Poco distanti dalla torre di
Fornillo si ergevano due faraglioni che, per le loro dimensioni, furono
denominati Mamma quello più esterno e Figlio quello piccolo e più
prossimo alla costa.
Nel pomeriggio
del 2 febbraio del 1943, l’anno più tragico della seconda guerra mondiale, un
sommergibile inglese il Safari, celato da più giorni tra le isole
dei Galli, tese un agguato a due I
faraglioni mercantili italiane il Salemi ed il Val
Savoia, in viaggio da Napoli a Salerno affondandoli poco al largo di
Positano. Le vittime del breve ed impari scontro furono soltanto cinque grazie
anche al tempestivo intervento dei numerosi pescatori di Positano che,
incuranti del pericolo, con le loro piccole barche, corsero in aiuto dei
naufraghi che, tratti in salvo, furono rifocillati e curati da tanti positanesi
accorsi sulla spiaggia per prestare soccorso a quei loro più sfortunati
fratelli.
Uno dei siluri che, forse, aveva
mancato il bersaglio, o deliberatamente diretto contro la torre di Fornillo
sulla copertura della quale vi era una postazione militare nota al nemico,
nella sua folle corsa di seminatore di morte, andò a schiantarsi contro il
faraglione Mamma sul quale, pochi anni prima il maestro Alberto Bella, fratello
del noto pittore e scultore Raffaele, aveva murato un
pannello in maiolica vietrese con l’immagine della Madonna Assunta di Positano.

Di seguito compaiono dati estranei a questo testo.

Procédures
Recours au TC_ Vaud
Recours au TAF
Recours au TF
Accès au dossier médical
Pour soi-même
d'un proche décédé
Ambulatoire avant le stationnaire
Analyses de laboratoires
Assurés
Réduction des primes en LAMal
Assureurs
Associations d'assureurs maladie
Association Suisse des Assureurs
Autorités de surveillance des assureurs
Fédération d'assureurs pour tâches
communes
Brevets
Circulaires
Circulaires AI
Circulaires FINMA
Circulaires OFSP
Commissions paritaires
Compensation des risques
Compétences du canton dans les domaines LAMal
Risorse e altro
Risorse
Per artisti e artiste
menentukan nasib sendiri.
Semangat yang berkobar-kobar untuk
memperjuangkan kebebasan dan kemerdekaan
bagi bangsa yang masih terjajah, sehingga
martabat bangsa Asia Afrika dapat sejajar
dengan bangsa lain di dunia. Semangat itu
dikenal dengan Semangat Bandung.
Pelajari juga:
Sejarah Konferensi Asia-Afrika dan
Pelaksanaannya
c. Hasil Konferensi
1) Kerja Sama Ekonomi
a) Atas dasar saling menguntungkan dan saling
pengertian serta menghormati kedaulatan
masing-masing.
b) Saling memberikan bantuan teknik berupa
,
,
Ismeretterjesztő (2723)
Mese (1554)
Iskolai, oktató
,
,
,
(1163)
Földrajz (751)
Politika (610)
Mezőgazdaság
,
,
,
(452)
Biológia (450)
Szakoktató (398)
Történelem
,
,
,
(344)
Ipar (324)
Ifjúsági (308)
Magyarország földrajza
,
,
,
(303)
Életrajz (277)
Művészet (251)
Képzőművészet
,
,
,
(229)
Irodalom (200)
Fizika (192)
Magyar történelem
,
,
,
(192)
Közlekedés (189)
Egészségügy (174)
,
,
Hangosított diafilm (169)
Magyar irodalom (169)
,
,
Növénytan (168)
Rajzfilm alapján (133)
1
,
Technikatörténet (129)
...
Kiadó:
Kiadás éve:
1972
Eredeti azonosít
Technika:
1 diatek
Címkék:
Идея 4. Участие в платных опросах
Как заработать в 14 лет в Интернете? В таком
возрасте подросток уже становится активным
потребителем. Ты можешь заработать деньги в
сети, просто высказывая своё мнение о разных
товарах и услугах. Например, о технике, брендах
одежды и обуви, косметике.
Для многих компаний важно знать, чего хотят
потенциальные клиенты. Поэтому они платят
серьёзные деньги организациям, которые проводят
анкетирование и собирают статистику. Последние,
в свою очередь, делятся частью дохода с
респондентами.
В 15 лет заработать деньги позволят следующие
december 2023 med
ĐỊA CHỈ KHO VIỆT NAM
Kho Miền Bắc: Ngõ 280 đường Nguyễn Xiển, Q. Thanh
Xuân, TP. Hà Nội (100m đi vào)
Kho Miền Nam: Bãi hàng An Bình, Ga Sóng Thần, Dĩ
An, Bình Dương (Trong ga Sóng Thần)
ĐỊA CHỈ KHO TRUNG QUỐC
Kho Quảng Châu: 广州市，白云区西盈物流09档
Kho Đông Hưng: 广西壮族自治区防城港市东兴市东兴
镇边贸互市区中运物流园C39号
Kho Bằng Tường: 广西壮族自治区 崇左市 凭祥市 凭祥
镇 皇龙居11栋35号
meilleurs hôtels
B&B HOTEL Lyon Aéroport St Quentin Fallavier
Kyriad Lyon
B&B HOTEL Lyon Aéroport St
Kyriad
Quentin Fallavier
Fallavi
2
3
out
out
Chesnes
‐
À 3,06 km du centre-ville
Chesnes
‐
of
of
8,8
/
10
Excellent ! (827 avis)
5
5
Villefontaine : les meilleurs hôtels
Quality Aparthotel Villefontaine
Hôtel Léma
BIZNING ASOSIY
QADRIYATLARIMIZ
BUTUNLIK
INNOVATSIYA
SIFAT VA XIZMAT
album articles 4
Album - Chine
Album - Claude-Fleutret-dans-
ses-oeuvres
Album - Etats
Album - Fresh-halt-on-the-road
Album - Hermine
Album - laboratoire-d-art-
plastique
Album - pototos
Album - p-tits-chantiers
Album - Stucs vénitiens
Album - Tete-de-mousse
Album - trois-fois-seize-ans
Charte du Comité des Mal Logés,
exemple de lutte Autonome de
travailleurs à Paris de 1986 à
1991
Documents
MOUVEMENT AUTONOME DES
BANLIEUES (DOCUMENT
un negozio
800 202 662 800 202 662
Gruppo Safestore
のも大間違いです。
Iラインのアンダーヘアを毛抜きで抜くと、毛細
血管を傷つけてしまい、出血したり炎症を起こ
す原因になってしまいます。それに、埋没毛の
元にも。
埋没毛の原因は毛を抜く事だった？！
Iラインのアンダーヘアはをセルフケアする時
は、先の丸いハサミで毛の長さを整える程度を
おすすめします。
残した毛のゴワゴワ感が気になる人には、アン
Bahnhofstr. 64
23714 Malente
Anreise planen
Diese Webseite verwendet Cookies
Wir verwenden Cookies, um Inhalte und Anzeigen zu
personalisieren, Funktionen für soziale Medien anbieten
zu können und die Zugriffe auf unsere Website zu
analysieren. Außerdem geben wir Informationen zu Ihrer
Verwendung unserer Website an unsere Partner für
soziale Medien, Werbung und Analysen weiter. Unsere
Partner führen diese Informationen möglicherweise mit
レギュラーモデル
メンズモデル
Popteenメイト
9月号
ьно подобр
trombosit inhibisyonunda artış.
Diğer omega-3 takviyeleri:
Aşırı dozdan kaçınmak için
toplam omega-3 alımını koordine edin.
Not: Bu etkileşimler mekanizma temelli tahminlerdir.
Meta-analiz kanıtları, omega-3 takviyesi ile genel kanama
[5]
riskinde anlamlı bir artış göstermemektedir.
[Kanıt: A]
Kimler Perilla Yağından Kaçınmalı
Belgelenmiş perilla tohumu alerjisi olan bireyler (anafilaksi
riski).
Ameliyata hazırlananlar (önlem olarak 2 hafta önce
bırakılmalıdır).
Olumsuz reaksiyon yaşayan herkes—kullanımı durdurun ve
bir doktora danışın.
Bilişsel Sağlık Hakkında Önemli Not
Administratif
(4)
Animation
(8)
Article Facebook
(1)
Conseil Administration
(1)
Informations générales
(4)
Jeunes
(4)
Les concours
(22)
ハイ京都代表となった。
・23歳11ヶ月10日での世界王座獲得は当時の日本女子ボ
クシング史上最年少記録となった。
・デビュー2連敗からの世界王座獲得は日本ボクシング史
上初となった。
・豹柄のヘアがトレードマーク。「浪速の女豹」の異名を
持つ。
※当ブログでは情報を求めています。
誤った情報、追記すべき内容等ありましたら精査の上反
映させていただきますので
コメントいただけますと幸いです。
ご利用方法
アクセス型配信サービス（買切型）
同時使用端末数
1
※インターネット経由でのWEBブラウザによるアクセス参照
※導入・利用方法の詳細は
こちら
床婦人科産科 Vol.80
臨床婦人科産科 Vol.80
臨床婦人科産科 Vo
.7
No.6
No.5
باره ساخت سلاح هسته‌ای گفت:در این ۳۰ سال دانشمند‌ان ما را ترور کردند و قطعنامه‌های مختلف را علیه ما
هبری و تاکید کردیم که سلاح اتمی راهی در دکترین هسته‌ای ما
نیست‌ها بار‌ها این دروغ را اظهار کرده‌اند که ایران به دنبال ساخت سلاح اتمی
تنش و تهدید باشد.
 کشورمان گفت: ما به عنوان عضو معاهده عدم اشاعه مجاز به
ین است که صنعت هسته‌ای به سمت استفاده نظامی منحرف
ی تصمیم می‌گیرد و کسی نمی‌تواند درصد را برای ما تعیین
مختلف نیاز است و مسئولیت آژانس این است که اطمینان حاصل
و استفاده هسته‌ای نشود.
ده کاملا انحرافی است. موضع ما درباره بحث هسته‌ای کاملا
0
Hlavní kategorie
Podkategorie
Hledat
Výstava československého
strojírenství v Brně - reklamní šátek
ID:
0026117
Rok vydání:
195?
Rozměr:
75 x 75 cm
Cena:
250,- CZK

La pietà popolare interpretò l’avvenimento come un segno di protezione della
Madonna verso il figlio e, estendendo il suo manto protettivo anche sui
positanesi e sui soldati posti di vedetta sulla torre che aveva ripreso la sua
antica funzione di torre di guardia e di difesa da lo nero periglio che vien dal mare, come recitava l’editto angioino
che ordinava la costruzione di una linea di torri di guardia di difesa per
tutte le marine del Regno.
Il siluro col suo carico esplodente e non dirompente come la polvere
nera, mandò in frantumi la maggior parte degli strati di roccia calcarea che formavano
lo scoglio. Il blocco di roccia sul quale era stato murato il pannello con
l’immagine della Madonna, pur franando in mare con tutto il resto, restò
miracolosamente intatto.
Negli anni cinquanta una violenta tempesta di mare abbattutasi sulle nostre
coste fece, durante la notte, rovinare in mare anche il Faraglione Figlio. La
mattina successiva Positano si svegliò orfano di entrambi i faraglioni.
In questi ultimi tempi sta tornando di moda, come un vecchio ritornello,
l’idea di ricostruire i due faraglioni come
erano e dove erano. Come ho già avuto occasione di dire e ribadire in altre
circostanze questa sarebbe un intervento costoso e non filologicamente
corretto; un’operazione molto più semplice e con costi molto più contenuti,
sarebbe quella di recuperare il solo masso su cui è murata l’effige della
Madonna che ho riportato anche su Positano
la città verticale e trovargli una più consona collocazione. Un posto
d’onore nel museo del viaggio o, meglio ancora, presso la lapide dei caduti sul
sagrato della Chiesa Madre, ad imperitura memoria anche dell’avvenimento
bellico del 2 febbraio del’43 del quale si sta purtroppo, col passare degli
anni, perdendo memoria; dei marinai che in quel tragico e impari scontro
caddero per la patria, e dei tanti positanesi che si adoperarono in quel
frangente.
Cerchiamo tutti insieme di collaborare, nei limiti delle proprie forze,
per realizzare un intervento volto alla salvaguardia e conservazione della
nostra Storia patria. Lo dobbiamo ai nostri padri.
Per questa operazione di recupero, per la quale anche il tempo stringe,
vi è e vi sarà sempre tutta la mia disponibilità, e non solo la mia, tutto il
mio appoggio e tutto il mio impegno per il suo buon fine.
A tutti coloro che volessero saperne di più su quel tragico avvenimento
del 2 febbraio del’43 consiglio il saggio sull’argomento di Giuseppe Sabella
anche lui cultore, storico e amante di Positano.